Review: Ed Gamble and Chloe Petts, Grand Opera House, York
PICKING a warm-up act for your stand-up show is a balancing act for any star comic.
You need to choose someone amusing enough to meet the job description: they need to jolly the crowd along, whetting their appetite for the top of bill. An appetiser, if you like, to the main course.
But you probably don't want the first act to be funnier than you.
After a night in the company of top comic Ed Gamble and his 'first course' Chloe Petts, I do wonder whether the comedy star famous for his TV appearances and podcasts might just have got that balance wrong.
To say that Chloe Petts, a self-declared "butch lesbian", stole the show at the Grand Opera House on Wednesday is perhaps controversial.
But I certainly belly-laughed my way through her 20-minute opener during which she shared her experiences of being a 'child geezer' and enjoyed a daring banter with the audience, pointedly working her way through the front rows asking random members: "Are YOU gay?".
On her exit, a voice over announced Chloe will be returning to York on February 15 for a solo gig (at Theatre@41 Monkgate). I immediately bought a ticket during the interval. My advice is to grab one while you can.
Already a guest on shows such as HIGNFY and Live at The Apollo, Petts is a star in the making, if not already made.
In contrast, Gamble is a celebrity comedian whose fame is perhaps at its apex.
Readers may feel they know him already from his myriad of appearances on all the usual telly comedy shows and from his hit podcast Off Menu with James Acaster, and as a judge on Great British Menu.
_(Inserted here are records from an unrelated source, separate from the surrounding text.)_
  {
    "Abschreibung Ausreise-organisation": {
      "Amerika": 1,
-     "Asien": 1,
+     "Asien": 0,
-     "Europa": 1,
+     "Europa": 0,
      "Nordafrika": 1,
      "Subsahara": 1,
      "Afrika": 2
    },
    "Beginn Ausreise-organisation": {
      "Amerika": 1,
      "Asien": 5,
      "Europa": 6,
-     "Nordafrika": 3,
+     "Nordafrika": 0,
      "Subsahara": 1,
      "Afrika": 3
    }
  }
Gamble is also the host of Taskmaster the Podcast and has his own special, Blood Sugar, on Amazon Prime.
He was in York for the latest leg of his ‘Hot Diggity Dog’ tour and launched the show with a local connection - reminding the audience that he had been blamed for the disappearance of legendary York duck Long Boi - whose statue was unveiled in a ceremony live on Radio One this month.
Gamble revealed he had found a poster in his dressing room which read: 'You have eaten Long Boi and you should be ashamed of yourself!'.
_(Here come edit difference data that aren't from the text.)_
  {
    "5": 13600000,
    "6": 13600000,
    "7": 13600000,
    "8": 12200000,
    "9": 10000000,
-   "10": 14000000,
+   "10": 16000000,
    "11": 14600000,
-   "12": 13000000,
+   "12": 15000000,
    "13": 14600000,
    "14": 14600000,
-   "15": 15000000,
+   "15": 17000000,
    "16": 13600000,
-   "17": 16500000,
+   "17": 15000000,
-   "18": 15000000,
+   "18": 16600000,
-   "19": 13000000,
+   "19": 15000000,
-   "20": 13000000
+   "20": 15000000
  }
Nice. As was his initial - and now customary - Q&A with brave souls in the first couple of rows, especially when he picked out a maths student who had come to the show on his own. This innocent also provided the best laugh of the night when half way through his act, Gamble spotted the student playing with a Rubik's cube.
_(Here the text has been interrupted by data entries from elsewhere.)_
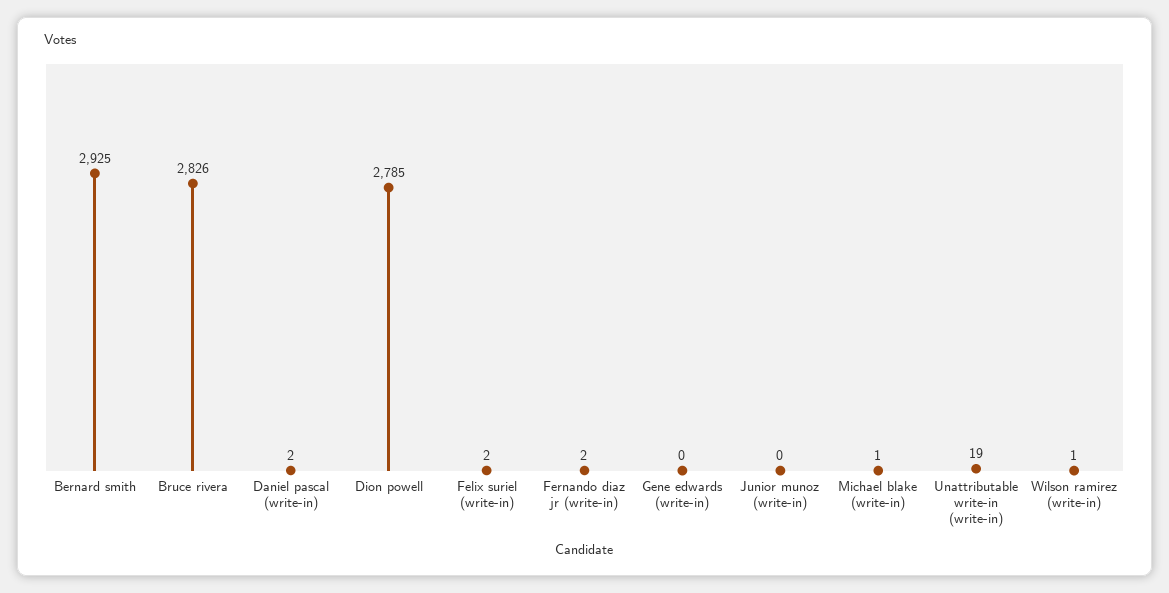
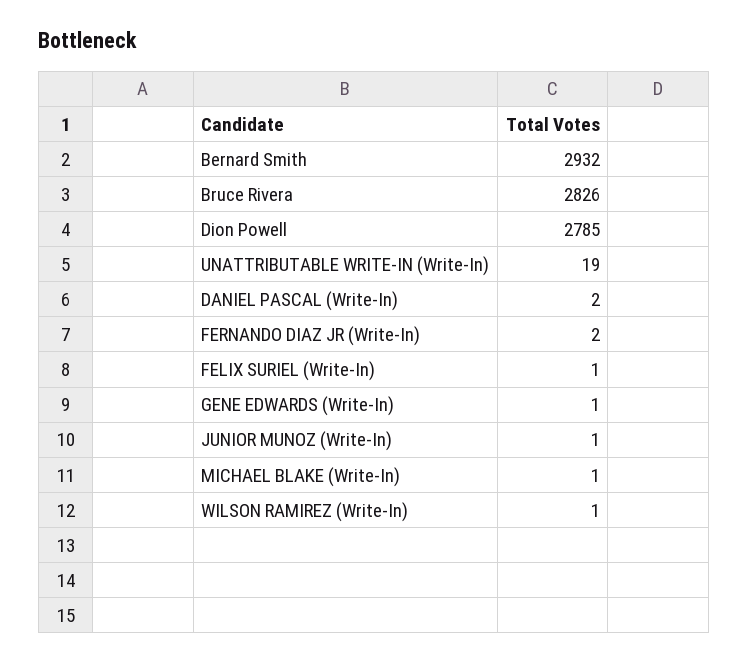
  {
-   "Bernard smith": 2925,
+   "Bernard smith": 2932,
    "Bruce rivera": 2826,
    "Daniel pascal (write-in)": 2,
    "Dion powell": 2785,
-   "Felix suriel (write-in)": 2,
+   "Felix suriel (write-in)": 1,
    "Fernando diaz jr (write-in)": 2,
-   "Gene edwards (write-in)": 0,
+   "Gene edwards (write-in)": 1,
-   "Junior munoz (write-in)": 0,
+   "Junior munoz (write-in)": 1,
    "Michael blake (write-in)": 1,
    "Unattributable write-in (write-in)": 19,
    "Wilson ramirez (write-in)": 1
  }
"This is the weirdest thing I have ever seen," the comedian declared, genuinely dumbstruck.
Gamble has built a persona around the character of a man child, and in his latest show he mines the new frontiers of married life with tales about his disappointing honeymoon in Las Vegas and a nasty injury he received from using a mandolin while making dauphinoise. He spilled the contents of his neighbourhood WhatsApp group and told us how he prefers cats to babies. There was a long set piece about being dressed up as a drag queen, which struggled to take off.
On paper, some of this sounds like it could be comedy gold.
But on stage, it felt a bit flat; the delivery too scripted and desperately in need of some sparks of spontaneity.